* **EXERCISES TO COMPLETE**:
**A.** Update the stretch of the report on the army deployment from "The extraordinary measure" through "the lockdown tightens.", changing "cabinet" to "government".
**B.** In the report on the army deployment, which soldiers will be allowed to carry weapons?

DOCUMENT SECTION: Begin

Some 700 troops, most of them unarmed, are set to be deployed across the country to help police officers enforce the government’s partial lockdown, the government said Monday.
The extraordinary measure was approved by the cabinet Monday evening, as officials said thousands more soldiers could be called into service in the future, if the lockdown tightens.
The troops will conduct patrols alongside police officers, who will run the operation, according to a statement from Public Security Minister Gilad Erdan’s office.
The contingent had originally been slated to join enforcement efforts on Sunday.
Following a number of deliberations on the matter, the government decided that the soldiers will not carry weapons, except for commanding officers and those serving in West Bank settlements.
Erdan’s office said it had been agreed that additional soldiers may be deployed if the lockdown became more strict. According to the Israel Defense Forces, a total of eight battalions — each of which contains a few hundred soldiers — have been designated for this purpose, with the possibility of doubling that if necessary.
The deployment of the IDF inside Israel proper is an exceedingly rare occurrence and a complicated, sensitive mission for the military, which is more used to serving in the West Bank and on the country’s borders to fight terrorism and repel foreign attacks, respectively.
As such law enforcement operations within Israeli cities are not in the military’s normal playbook, the troops involved have undergone rapid specialty training on the matter, according to the IDF.
The 700 soldiers — eight companies’ worth — will come from the military’s various training bases and will assist police by performing patrols, ensuring people remain in quarantine, blocking roads, and protecting the officers, according to the military.
One company would be deployed to each of the Israel Police’s eight districts across the country and the West Bank.
“The soldiers will undergo training for the mission and preparation for operating in the civilian space,” the IDF said last week.

DOCUMENT SECTION: End
SOURCE MATERIAL: Begin

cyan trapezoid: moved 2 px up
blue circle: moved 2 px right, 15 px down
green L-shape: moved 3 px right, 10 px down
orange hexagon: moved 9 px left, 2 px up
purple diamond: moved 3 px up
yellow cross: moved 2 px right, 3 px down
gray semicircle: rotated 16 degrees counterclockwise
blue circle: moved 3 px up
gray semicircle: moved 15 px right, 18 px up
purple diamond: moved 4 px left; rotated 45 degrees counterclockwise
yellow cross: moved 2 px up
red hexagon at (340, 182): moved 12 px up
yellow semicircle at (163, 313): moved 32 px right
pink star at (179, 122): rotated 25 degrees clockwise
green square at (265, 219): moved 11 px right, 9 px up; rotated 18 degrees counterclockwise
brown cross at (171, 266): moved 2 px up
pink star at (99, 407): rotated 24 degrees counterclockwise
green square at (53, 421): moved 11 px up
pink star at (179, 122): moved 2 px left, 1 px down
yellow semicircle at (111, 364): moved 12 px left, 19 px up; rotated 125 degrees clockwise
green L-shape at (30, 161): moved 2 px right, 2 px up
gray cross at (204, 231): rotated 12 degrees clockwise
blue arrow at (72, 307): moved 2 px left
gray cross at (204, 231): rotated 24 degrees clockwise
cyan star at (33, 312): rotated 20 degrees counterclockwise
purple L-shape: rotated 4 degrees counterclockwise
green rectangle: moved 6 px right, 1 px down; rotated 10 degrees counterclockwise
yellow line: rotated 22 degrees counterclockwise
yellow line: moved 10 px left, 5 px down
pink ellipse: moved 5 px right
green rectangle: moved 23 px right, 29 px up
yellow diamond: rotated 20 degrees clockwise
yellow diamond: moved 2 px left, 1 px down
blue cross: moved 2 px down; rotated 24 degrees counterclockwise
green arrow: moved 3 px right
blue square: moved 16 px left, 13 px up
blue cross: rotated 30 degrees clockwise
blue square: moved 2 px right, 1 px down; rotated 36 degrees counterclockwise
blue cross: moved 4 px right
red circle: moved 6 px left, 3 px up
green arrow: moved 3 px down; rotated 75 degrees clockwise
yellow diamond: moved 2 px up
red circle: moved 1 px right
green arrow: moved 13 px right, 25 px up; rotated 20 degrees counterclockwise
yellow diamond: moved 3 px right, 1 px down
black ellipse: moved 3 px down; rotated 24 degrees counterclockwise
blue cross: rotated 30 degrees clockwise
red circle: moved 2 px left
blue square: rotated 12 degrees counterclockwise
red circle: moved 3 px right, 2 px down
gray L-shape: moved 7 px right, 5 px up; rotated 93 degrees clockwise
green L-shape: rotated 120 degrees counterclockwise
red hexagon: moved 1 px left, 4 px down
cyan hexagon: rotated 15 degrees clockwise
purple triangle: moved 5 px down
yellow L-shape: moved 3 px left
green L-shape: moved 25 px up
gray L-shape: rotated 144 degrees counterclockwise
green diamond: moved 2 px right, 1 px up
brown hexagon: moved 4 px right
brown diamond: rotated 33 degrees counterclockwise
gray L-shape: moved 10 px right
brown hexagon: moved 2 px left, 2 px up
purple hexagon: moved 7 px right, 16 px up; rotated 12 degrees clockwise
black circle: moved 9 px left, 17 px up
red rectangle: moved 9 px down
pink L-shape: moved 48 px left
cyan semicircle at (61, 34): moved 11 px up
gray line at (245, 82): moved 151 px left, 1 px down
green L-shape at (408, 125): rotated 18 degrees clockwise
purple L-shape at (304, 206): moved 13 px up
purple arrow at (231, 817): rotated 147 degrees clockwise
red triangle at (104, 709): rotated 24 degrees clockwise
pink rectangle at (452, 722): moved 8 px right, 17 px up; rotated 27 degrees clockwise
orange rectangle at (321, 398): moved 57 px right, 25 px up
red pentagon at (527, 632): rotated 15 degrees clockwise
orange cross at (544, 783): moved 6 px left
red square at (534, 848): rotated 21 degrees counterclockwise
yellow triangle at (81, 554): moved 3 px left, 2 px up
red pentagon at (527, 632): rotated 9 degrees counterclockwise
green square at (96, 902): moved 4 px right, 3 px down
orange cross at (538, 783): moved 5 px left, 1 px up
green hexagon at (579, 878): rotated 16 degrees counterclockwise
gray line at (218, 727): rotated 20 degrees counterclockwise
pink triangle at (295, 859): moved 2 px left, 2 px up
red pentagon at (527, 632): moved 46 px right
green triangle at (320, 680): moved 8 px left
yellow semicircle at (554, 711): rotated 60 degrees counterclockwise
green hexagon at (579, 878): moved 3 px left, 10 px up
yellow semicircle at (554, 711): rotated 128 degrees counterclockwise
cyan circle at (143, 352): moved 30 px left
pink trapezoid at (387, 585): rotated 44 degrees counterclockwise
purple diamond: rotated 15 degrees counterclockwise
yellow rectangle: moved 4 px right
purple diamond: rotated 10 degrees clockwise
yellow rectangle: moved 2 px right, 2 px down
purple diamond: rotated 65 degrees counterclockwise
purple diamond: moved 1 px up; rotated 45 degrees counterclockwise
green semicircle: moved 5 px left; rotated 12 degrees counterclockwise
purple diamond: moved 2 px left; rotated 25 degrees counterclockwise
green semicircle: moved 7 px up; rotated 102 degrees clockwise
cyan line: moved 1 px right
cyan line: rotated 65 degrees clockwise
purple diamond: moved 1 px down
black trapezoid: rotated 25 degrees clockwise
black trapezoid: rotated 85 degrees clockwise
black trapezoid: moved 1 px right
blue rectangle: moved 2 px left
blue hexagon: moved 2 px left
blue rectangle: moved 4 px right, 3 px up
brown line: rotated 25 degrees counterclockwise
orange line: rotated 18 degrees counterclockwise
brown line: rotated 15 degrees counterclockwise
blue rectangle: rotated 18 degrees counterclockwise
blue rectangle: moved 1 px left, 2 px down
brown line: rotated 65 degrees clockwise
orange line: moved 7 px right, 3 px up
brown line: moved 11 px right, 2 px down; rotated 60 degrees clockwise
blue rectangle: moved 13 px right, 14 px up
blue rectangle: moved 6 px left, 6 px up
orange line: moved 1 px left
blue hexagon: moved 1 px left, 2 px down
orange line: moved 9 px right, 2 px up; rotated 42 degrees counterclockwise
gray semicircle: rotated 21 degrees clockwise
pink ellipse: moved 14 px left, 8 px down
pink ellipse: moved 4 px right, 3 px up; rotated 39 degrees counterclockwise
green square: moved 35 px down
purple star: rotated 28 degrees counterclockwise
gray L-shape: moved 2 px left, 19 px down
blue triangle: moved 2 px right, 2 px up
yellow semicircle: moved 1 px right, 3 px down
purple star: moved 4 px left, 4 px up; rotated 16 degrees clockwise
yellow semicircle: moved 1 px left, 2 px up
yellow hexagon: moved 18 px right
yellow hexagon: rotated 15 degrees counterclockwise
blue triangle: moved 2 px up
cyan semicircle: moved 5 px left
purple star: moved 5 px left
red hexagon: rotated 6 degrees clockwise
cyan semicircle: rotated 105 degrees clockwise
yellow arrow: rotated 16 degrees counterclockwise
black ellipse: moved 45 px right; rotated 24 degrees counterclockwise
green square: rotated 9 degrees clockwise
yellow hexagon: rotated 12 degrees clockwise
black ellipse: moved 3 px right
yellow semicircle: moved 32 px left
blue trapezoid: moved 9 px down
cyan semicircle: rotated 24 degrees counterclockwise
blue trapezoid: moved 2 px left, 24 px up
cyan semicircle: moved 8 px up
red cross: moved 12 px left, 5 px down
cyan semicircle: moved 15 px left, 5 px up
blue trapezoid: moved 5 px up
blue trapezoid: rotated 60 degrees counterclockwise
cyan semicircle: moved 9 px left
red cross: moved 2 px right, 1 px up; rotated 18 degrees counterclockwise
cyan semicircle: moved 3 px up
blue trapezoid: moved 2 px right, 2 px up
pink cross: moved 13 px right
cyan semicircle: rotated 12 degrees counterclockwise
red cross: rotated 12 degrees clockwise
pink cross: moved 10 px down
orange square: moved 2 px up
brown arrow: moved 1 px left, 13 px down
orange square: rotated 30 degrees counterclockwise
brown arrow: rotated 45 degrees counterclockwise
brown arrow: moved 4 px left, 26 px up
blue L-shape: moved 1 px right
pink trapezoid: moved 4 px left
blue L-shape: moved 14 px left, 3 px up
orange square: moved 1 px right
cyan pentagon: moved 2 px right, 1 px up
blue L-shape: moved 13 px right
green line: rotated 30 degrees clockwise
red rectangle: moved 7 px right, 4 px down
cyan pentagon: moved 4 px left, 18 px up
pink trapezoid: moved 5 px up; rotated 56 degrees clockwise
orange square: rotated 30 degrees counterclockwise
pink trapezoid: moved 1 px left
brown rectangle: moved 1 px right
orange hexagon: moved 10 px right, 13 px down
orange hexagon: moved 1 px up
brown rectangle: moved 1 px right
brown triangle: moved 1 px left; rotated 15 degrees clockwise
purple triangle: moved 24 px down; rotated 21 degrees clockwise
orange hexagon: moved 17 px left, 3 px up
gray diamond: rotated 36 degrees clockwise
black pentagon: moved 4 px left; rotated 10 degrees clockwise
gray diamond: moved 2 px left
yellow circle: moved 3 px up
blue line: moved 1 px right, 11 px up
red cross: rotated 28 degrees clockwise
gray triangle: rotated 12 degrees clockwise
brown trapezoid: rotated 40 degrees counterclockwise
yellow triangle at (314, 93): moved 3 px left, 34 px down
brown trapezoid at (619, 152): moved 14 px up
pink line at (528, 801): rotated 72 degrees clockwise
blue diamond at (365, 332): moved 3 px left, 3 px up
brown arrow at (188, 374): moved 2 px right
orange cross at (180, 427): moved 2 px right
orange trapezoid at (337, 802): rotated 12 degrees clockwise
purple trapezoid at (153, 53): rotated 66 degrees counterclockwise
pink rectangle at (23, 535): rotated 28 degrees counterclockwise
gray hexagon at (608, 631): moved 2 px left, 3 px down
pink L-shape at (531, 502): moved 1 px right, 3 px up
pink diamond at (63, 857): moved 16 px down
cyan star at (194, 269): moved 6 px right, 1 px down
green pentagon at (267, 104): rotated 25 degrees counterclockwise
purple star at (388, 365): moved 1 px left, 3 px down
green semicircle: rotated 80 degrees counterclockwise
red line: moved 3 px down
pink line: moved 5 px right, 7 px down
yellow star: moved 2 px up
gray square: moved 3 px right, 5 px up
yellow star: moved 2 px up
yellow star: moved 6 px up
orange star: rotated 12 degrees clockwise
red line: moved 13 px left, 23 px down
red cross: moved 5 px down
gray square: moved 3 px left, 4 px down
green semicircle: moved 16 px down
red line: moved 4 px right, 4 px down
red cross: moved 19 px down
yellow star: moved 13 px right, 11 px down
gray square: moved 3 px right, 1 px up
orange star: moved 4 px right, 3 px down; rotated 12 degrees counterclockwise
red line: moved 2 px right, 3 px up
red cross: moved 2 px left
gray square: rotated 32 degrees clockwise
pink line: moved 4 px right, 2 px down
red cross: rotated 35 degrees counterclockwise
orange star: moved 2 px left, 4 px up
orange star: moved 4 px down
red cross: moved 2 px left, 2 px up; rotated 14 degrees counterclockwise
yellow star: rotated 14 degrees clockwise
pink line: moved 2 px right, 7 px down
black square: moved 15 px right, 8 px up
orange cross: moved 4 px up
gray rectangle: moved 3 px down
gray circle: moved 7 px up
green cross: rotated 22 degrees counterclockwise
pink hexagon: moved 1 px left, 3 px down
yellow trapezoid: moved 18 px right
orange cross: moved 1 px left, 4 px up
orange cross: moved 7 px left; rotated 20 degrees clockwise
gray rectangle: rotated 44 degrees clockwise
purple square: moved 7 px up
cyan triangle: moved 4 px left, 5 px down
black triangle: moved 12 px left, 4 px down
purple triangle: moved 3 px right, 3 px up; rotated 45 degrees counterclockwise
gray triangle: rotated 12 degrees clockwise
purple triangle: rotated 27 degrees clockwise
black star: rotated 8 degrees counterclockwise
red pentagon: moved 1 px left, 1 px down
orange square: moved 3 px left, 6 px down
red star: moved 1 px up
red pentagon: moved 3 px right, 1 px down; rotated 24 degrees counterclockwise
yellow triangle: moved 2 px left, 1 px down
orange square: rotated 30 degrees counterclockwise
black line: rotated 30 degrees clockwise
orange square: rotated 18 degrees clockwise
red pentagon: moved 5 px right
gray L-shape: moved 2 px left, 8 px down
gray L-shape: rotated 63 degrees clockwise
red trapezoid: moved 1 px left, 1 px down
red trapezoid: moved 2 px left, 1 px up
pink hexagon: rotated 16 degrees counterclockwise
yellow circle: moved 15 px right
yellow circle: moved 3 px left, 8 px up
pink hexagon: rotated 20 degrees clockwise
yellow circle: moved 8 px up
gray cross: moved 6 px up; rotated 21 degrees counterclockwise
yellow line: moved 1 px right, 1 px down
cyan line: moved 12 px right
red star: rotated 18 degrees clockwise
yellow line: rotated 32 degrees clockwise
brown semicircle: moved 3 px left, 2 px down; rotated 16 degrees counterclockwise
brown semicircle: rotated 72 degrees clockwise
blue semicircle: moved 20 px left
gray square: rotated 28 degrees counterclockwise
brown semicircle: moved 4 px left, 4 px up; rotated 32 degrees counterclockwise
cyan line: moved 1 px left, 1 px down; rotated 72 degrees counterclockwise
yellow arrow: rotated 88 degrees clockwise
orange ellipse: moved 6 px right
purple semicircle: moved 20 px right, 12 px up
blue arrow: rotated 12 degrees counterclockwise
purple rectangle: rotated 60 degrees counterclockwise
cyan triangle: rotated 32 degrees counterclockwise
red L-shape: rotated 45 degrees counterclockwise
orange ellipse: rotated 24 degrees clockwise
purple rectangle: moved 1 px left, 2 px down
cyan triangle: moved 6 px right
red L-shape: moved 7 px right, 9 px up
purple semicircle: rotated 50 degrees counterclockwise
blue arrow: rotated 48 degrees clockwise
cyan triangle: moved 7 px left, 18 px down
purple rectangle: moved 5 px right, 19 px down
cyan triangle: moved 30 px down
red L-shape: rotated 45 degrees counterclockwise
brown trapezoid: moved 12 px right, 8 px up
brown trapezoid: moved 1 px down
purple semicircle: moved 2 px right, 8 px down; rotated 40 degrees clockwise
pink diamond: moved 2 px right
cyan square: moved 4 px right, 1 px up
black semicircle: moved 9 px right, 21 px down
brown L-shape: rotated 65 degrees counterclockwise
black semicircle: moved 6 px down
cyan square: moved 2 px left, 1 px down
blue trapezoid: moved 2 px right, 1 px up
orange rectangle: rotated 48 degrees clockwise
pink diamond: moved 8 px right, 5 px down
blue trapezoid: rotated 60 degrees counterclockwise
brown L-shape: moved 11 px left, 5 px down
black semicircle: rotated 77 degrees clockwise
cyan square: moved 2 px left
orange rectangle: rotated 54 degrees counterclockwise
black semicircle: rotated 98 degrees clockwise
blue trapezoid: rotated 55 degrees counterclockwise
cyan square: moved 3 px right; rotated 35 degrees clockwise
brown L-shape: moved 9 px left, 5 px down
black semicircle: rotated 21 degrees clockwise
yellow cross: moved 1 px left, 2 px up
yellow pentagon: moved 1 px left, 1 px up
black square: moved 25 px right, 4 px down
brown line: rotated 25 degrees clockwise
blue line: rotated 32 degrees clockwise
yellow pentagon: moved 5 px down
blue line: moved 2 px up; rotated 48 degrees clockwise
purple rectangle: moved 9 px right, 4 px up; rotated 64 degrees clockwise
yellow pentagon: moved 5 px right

SOURCE MATERIAL: End

* **TASK SOLUTIONS**:
**A.**
The extraordinary measure was approved by the government Monday evening, as officials said thousands more soldiers could be called into service in the future, if the lockdown tightens.

**B.** Only commanding officers and those serving in West Bank settlements will carry weapons.